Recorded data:
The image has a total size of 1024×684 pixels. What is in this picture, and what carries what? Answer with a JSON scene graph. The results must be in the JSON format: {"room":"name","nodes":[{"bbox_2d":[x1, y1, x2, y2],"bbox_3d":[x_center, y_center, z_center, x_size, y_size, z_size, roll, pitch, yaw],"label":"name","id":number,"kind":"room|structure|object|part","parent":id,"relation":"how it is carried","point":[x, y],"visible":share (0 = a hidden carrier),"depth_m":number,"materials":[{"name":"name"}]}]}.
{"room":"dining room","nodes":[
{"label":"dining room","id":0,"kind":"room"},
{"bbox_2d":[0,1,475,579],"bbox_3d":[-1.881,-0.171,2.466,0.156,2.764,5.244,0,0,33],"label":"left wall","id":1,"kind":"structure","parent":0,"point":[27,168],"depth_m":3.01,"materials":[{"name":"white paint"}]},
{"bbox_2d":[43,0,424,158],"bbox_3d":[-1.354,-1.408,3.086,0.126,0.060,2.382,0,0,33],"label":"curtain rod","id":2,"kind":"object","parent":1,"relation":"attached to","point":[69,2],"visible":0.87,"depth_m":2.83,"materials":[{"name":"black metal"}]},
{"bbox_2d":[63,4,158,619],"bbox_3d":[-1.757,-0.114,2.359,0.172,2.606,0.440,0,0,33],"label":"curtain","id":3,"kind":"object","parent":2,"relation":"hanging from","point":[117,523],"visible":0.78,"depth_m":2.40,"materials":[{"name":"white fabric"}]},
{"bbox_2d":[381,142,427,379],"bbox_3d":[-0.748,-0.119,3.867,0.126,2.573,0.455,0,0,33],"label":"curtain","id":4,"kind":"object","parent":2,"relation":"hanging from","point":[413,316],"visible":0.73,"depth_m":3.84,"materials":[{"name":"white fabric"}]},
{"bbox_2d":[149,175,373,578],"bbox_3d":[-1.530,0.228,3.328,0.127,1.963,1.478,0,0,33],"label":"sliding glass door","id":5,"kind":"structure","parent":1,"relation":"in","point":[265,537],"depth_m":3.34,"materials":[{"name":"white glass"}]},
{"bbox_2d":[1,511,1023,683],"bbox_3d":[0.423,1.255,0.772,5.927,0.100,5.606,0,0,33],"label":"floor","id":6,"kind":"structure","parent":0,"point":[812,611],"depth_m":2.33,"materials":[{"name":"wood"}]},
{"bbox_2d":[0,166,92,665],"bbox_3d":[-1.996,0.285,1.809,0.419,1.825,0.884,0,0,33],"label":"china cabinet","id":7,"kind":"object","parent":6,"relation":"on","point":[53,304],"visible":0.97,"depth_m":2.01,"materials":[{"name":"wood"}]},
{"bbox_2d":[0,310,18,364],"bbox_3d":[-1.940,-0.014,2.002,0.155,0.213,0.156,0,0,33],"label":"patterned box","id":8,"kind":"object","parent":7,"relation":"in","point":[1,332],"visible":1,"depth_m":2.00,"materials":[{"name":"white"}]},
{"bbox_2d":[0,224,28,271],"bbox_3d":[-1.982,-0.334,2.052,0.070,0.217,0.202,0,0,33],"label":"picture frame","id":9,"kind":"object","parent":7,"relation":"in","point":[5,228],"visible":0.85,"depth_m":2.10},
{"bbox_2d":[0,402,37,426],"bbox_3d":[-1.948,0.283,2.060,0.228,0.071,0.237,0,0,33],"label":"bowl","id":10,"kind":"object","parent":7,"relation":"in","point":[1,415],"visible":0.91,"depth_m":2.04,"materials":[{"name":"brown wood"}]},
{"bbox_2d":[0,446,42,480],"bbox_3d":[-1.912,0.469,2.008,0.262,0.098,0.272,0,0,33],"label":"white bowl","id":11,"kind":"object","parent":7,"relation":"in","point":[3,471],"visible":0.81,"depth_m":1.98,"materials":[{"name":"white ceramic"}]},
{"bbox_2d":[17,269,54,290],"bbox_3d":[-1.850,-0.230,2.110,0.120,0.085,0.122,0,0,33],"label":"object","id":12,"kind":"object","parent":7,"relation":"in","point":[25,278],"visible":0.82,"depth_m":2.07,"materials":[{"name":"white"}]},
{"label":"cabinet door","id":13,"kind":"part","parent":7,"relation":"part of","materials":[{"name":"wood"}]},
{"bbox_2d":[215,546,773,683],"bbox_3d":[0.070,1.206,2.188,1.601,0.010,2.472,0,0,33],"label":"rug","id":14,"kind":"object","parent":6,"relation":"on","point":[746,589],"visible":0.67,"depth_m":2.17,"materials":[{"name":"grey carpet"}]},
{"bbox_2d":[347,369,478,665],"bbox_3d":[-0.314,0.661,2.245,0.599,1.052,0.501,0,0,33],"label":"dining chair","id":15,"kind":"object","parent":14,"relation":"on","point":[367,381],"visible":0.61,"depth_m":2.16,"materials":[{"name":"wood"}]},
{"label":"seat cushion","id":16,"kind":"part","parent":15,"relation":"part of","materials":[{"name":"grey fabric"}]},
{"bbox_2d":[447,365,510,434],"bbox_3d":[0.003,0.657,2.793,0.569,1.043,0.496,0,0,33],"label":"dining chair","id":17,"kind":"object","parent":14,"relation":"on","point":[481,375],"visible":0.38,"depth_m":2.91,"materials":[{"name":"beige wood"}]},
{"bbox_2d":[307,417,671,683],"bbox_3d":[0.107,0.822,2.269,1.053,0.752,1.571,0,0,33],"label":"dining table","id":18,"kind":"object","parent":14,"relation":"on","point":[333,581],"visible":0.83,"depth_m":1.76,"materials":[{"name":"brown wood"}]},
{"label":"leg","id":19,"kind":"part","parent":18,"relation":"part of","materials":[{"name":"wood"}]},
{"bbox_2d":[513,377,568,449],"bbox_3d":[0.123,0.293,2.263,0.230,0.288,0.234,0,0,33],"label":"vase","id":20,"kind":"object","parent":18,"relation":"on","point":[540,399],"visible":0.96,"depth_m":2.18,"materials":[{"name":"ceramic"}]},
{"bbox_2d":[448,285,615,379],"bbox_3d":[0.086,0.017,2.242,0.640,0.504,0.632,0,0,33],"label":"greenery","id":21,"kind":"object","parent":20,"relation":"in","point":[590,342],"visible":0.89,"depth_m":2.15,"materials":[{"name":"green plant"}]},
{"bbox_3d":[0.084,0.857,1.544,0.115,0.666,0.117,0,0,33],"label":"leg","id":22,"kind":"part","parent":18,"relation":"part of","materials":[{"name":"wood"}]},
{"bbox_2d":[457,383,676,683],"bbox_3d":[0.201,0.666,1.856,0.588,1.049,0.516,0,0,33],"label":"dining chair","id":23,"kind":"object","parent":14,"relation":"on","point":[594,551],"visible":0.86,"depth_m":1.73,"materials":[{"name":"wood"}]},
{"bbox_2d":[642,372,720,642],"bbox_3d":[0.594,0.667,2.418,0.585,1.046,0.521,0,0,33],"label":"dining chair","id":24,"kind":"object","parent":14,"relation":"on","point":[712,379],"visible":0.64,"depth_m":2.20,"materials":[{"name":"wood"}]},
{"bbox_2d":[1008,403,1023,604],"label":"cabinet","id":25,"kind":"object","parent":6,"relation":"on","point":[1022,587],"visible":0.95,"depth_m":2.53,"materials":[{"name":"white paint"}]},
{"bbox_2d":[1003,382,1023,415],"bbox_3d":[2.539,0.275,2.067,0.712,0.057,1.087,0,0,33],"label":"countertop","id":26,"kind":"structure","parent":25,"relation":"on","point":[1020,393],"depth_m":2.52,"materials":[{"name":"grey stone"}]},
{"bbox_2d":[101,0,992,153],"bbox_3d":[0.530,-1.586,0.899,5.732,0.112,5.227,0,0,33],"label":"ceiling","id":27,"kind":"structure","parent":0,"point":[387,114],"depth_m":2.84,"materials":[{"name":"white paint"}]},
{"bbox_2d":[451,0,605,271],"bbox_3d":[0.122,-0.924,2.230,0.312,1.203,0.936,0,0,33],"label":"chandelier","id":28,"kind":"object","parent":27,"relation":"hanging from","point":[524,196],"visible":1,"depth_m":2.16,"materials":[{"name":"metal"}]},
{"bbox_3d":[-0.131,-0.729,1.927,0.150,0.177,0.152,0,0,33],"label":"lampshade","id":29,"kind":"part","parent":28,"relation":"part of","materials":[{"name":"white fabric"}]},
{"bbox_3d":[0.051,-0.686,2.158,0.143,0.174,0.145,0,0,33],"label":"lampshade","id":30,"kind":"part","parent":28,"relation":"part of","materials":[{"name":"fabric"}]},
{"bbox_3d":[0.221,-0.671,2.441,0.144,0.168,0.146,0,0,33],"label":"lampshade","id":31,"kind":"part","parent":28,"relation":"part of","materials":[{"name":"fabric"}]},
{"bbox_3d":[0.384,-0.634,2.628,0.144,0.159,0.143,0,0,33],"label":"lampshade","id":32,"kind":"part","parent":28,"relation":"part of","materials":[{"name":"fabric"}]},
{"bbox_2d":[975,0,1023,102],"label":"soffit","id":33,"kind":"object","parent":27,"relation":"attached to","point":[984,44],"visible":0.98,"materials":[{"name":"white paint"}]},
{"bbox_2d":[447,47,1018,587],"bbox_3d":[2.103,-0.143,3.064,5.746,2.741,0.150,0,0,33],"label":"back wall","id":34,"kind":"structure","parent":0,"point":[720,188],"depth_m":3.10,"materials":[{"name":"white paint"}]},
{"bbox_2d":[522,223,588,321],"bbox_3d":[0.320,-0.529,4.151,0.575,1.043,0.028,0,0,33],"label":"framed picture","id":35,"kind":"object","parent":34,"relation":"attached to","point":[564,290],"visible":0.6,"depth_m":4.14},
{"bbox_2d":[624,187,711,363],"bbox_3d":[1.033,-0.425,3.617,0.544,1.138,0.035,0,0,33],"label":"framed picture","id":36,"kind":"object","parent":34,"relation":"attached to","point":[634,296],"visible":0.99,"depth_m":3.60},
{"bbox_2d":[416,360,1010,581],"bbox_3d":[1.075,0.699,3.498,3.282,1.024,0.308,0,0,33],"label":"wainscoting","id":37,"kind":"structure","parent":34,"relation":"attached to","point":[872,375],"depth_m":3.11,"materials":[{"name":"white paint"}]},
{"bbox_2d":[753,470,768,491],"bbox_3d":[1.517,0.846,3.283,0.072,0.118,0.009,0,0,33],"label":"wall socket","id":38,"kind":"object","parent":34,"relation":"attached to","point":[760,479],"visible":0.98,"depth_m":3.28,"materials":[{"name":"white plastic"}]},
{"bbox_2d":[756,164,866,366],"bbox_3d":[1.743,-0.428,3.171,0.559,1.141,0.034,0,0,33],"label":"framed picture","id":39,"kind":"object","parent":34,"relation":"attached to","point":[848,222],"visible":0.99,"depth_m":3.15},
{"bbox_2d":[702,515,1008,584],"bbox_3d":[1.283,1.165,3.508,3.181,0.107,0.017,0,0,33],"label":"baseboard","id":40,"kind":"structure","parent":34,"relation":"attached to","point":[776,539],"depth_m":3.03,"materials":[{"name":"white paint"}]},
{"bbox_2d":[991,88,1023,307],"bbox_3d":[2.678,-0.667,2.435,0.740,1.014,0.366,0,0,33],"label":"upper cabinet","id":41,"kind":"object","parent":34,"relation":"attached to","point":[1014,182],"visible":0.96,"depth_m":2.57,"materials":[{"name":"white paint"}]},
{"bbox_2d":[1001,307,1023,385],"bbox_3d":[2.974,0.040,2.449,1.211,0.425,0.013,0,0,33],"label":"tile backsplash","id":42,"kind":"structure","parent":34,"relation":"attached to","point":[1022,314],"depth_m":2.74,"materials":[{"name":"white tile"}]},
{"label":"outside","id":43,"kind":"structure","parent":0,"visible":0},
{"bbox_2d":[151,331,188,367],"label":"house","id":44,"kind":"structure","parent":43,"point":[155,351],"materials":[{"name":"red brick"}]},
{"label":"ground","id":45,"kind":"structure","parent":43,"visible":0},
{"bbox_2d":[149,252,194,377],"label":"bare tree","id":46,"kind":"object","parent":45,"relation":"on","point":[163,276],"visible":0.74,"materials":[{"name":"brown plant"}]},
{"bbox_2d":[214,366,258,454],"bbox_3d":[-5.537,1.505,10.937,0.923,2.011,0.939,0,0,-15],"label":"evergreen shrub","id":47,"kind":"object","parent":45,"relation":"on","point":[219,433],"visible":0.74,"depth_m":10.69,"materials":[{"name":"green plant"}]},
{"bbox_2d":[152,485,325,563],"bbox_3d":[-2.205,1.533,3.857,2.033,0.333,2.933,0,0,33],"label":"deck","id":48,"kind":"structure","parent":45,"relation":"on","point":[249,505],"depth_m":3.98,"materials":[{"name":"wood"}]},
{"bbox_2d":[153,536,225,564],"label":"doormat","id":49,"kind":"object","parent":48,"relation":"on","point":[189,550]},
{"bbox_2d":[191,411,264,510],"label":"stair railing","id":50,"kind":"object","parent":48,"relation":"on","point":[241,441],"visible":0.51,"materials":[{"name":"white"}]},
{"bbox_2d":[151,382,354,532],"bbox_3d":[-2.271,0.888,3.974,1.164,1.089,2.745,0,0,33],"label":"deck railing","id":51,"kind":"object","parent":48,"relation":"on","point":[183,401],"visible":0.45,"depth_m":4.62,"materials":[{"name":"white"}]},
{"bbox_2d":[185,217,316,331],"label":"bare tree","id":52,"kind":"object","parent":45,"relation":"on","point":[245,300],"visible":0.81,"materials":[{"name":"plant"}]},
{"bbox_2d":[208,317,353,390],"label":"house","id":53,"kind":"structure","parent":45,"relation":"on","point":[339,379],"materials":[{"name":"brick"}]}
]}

The problem: Look over the entries for "framed", then copy every line that includes that string.

Solution:
{"bbox_2d":[522,223,588,321],"bbox_3d":[0.320,-0.529,4.151,0.575,1.043,0.028,0,0,33],"label":"framed picture","id":35,"kind":"object","parent":34,"relation":"attached to","point":[564,290],"visible":0.6,"depth_m":4.14},
{"bbox_2d":[624,187,711,363],"bbox_3d":[1.033,-0.425,3.617,0.544,1.138,0.035,0,0,33],"label":"framed picture","id":36,"kind":"object","parent":34,"relation":"attached to","point":[634,296],"visible":0.99,"depth_m":3.60},
{"bbox_2d":[756,164,866,366],"bbox_3d":[1.743,-0.428,3.171,0.559,1.141,0.034,0,0,33],"label":"framed picture","id":39,"kind":"object","parent":34,"relation":"attached to","point":[848,222],"visible":0.99,"depth_m":3.15},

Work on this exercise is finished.